══ DATA IN THIS EXERCISE ══
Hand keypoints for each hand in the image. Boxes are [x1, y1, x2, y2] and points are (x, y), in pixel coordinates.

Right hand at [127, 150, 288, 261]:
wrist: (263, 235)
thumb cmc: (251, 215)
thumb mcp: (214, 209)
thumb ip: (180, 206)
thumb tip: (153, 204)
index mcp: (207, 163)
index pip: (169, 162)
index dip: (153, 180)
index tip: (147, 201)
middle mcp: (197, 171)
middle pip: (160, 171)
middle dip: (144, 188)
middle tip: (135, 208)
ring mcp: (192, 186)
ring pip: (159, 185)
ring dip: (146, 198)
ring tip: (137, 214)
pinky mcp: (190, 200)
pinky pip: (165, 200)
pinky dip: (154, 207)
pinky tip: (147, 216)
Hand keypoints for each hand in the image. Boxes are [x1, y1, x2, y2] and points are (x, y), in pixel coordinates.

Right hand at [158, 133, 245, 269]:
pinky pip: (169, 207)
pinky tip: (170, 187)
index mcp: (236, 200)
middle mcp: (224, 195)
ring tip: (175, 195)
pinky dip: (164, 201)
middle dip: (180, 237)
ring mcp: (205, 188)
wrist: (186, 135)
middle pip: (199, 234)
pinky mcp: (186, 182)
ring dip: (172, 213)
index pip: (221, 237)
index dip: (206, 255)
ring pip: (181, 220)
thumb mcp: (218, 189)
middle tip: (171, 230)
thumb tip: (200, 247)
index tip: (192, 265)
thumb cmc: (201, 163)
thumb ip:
═══
Print all of the entries again, exactly as written.

- _YOUR SOLUTION_
Hand keypoints for each hand in the image. Boxes are [x1, y1, x2, y2] and points are (x, y), in pixel coordinates.

Right hand at [127, 150, 288, 261]:
wrist: (263, 235)
thumb cmc: (251, 215)
thumb mcp: (214, 209)
thumb ip: (180, 206)
thumb tip: (153, 204)
index mcp: (207, 163)
index pip: (169, 162)
index dip: (153, 180)
index tip: (147, 201)
middle mcp: (197, 171)
middle pip: (160, 171)
middle dip: (144, 188)
middle tip: (135, 208)
ring mcp: (192, 186)
ring pip: (159, 185)
ring dip: (146, 198)
ring tip: (137, 214)
pinky mcp: (190, 200)
pinky pip: (165, 200)
pinky dip: (154, 207)
pinky tip: (147, 216)
Hand keypoints for each hand in the image. Boxes are [x1, y1, x2, y2] and points are (x, y), in pixel coordinates.

Right hand at [158, 133, 245, 269]:
pinky pip: (169, 207)
pinky tip: (170, 187)
index mcp: (236, 200)
middle mcp: (224, 195)
ring tip: (175, 195)
pinky dip: (164, 201)
middle dip: (180, 237)
ring mcp: (205, 188)
wrist: (186, 135)
middle pip: (199, 234)
pinky mcp: (186, 182)
ring dip: (172, 213)
index pip: (221, 237)
index dip: (206, 255)
ring pip: (181, 220)
thumb mcp: (218, 189)
middle tip: (171, 230)
thumb tip: (200, 247)
index tip: (192, 265)
thumb cmc: (201, 163)
thumb ip:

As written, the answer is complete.